Please render the text lines of all the items below as a JSON list of strings, one string per line, leaving out blank lines and the pictures.
____ RECORDS FOR THE TASK
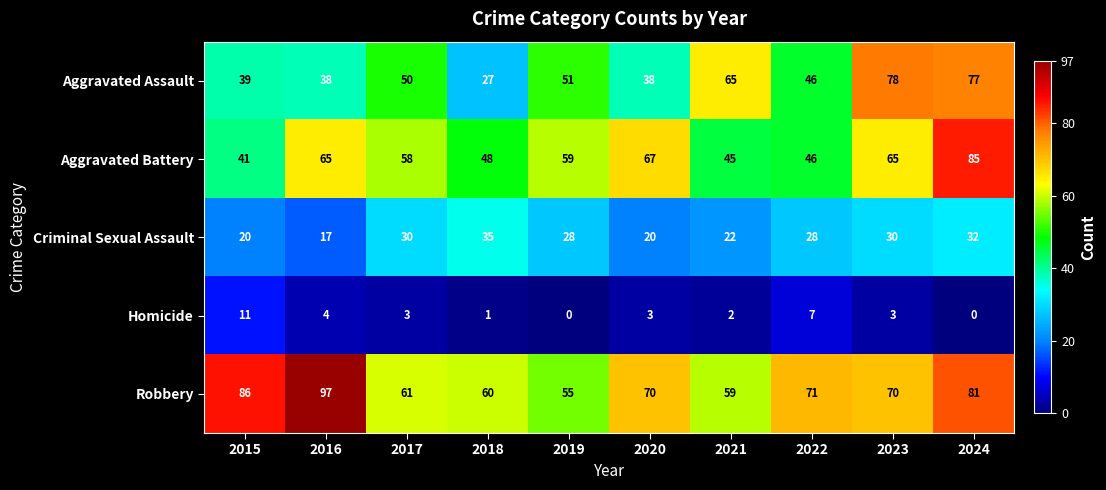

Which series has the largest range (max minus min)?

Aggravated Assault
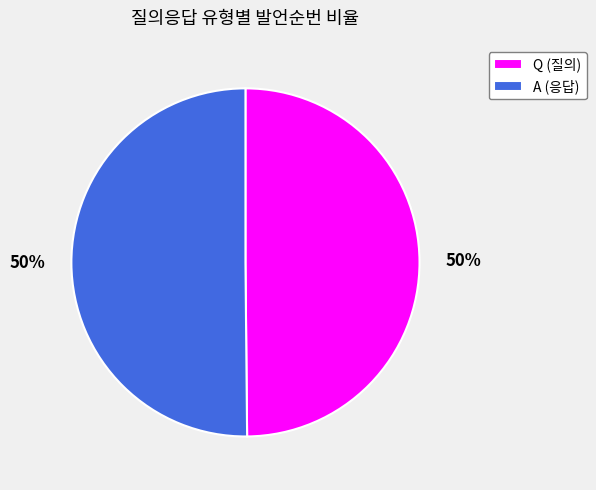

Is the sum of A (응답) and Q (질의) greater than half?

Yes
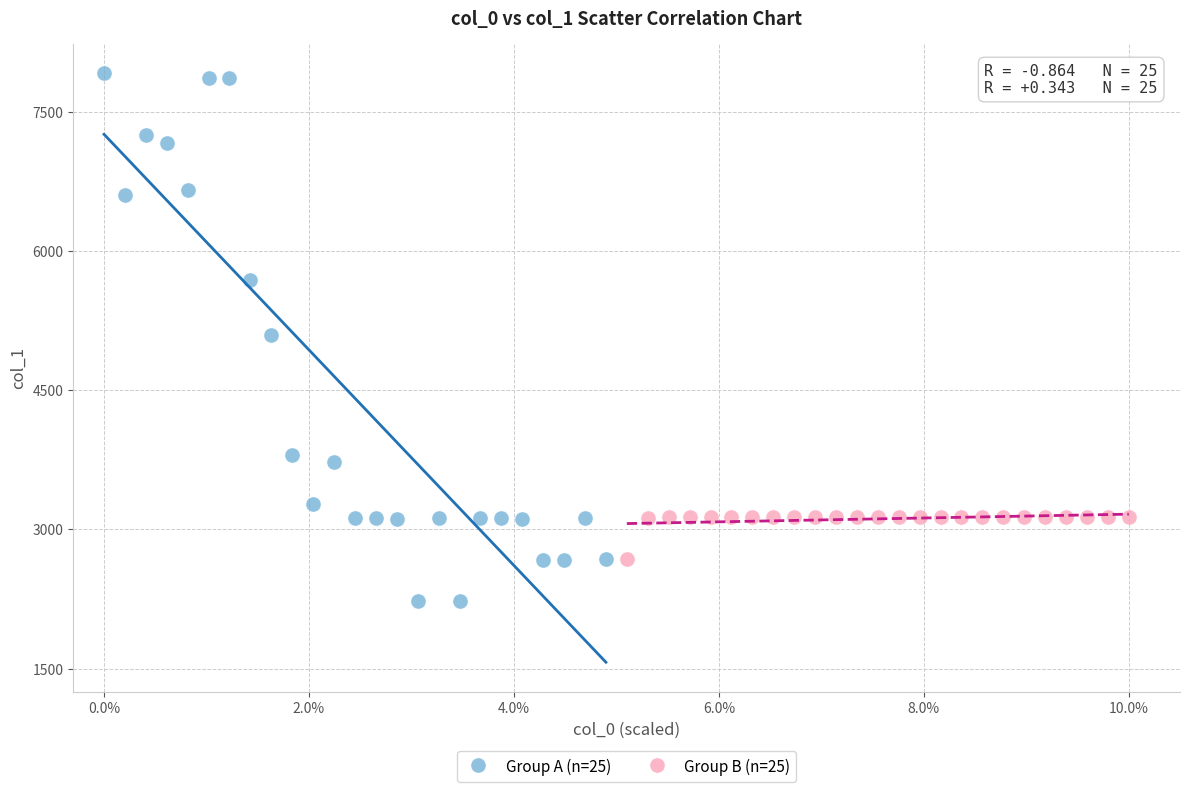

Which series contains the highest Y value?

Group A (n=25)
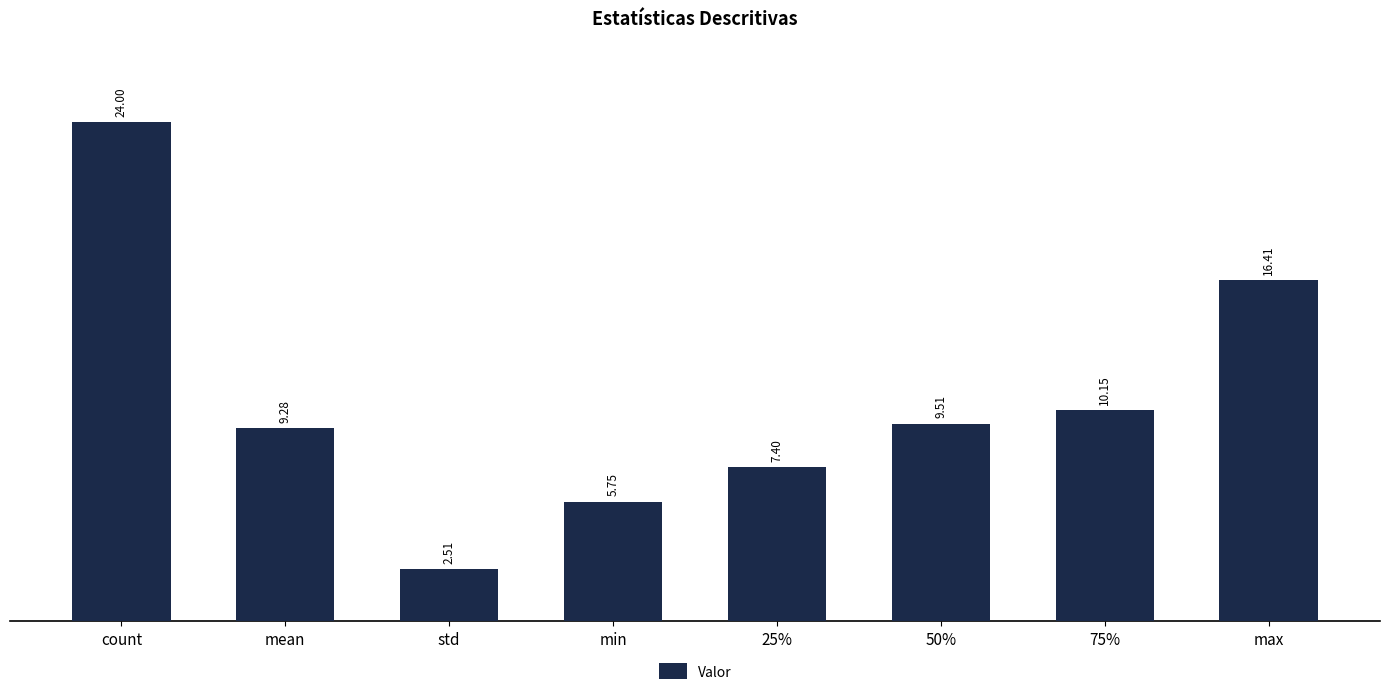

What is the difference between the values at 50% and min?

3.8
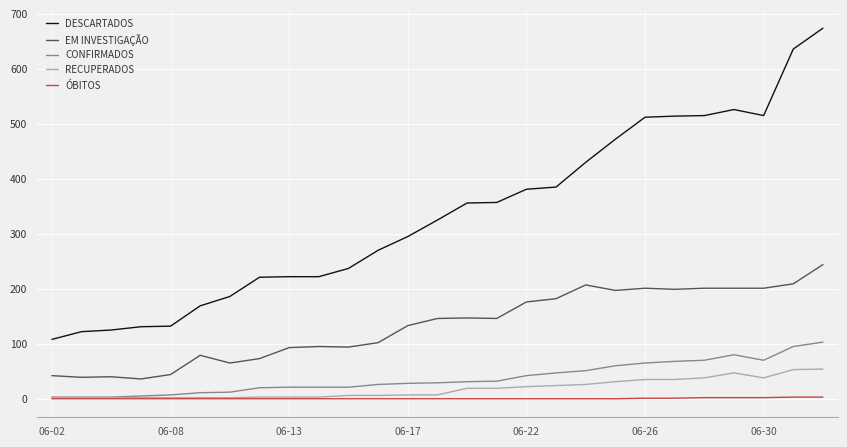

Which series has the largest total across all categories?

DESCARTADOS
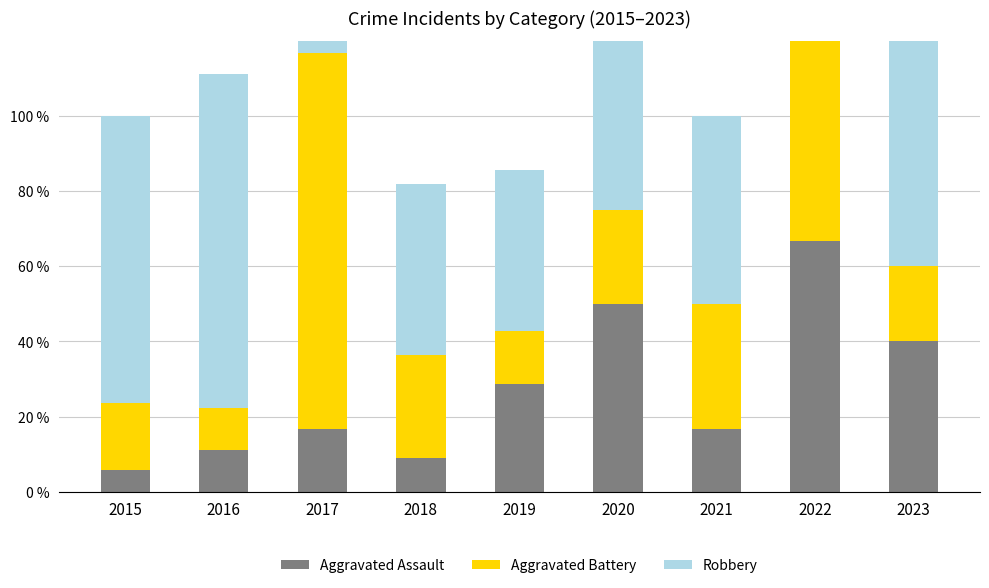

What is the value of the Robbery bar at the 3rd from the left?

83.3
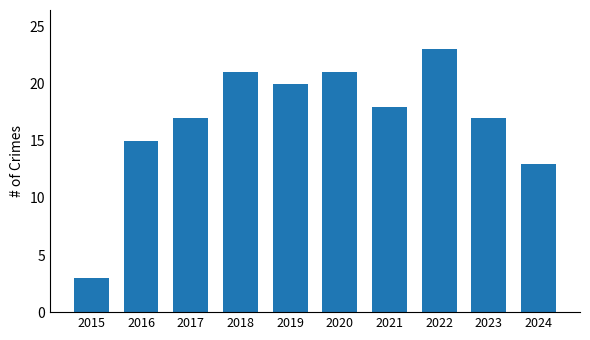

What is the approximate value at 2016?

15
________
§ ANSWER SPACE:
[
  "Which series has the largest range (max minus min)?",
  "Aggravated Assault",
  "Is the sum of A (응답) and Q (질의) greater than half?",
  "Yes",
  "Which series contains the highest Y value?",
  "Group A (n=25)",
  "What is the difference between the values at 50% and min?",
  "3.8",
  "Which series has the largest total across all categories?",
  "DESCARTADOS",
  "What is the value of the Robbery bar at the 3rd from the left?",
  "83.3",
  "What is the approximate value at 2016?",
  "15"
]